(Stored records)
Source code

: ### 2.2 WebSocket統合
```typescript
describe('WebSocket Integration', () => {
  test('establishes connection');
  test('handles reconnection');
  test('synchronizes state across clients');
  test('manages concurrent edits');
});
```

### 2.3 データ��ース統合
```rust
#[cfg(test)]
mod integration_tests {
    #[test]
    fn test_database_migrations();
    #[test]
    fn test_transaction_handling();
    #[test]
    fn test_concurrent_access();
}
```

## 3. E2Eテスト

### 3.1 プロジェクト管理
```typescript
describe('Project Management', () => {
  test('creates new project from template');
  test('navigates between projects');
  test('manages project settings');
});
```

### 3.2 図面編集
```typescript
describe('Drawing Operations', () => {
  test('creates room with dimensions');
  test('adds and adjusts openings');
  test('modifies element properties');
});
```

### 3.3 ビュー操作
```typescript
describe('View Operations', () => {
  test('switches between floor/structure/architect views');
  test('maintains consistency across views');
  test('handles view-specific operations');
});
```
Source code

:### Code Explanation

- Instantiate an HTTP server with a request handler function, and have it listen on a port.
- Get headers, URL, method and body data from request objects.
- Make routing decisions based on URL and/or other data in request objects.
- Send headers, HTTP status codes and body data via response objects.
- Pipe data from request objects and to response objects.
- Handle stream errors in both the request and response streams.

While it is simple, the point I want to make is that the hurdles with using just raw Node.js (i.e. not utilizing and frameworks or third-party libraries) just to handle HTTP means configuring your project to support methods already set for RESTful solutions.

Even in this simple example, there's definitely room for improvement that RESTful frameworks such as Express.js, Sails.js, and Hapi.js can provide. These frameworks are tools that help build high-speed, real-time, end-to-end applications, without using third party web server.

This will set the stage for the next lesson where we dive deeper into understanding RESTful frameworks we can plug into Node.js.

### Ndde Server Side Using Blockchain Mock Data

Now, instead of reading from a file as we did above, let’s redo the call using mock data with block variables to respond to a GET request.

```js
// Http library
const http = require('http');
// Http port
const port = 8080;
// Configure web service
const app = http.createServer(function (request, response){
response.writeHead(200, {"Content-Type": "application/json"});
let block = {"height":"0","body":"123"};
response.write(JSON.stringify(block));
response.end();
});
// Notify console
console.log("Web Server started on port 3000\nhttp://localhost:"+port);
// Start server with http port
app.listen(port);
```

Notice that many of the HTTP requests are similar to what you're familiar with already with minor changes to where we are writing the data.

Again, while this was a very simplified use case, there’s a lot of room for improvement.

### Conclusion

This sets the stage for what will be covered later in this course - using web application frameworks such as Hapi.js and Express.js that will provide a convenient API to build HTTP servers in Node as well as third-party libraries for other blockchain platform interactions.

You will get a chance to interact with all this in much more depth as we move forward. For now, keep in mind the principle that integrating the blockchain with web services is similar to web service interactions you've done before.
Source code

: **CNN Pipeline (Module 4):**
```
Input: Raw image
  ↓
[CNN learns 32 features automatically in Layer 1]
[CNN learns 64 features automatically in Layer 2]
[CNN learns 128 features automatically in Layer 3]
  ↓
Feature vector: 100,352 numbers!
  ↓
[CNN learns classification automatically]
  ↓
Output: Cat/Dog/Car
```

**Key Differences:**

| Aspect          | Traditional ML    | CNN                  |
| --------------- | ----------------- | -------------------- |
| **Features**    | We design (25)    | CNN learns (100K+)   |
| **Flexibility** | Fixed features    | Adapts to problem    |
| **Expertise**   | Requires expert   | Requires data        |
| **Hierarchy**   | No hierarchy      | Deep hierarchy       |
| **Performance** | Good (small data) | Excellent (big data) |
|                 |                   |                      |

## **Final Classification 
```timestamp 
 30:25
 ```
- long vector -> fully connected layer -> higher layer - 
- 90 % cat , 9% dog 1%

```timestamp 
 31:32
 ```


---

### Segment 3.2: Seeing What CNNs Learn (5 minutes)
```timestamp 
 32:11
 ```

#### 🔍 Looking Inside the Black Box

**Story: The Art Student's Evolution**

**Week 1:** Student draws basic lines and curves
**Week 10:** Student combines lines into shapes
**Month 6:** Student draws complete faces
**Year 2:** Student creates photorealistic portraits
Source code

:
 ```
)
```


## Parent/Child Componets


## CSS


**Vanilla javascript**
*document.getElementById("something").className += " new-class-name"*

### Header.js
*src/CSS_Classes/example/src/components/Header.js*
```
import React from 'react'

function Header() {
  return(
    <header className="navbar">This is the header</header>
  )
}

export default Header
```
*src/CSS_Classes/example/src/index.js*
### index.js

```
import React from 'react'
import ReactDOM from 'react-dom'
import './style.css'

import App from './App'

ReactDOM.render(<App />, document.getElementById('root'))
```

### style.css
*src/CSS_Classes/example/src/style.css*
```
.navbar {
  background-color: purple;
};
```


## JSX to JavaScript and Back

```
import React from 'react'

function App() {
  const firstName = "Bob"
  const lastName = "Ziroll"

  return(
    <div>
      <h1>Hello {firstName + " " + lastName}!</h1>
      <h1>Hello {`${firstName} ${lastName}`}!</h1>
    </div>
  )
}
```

## TRY IT:
Once you have identified the lines above that contain "views", copy each of them.

## RESULT:
  test('switches between floor/structure/architect views');
  test('maintains consistency across views');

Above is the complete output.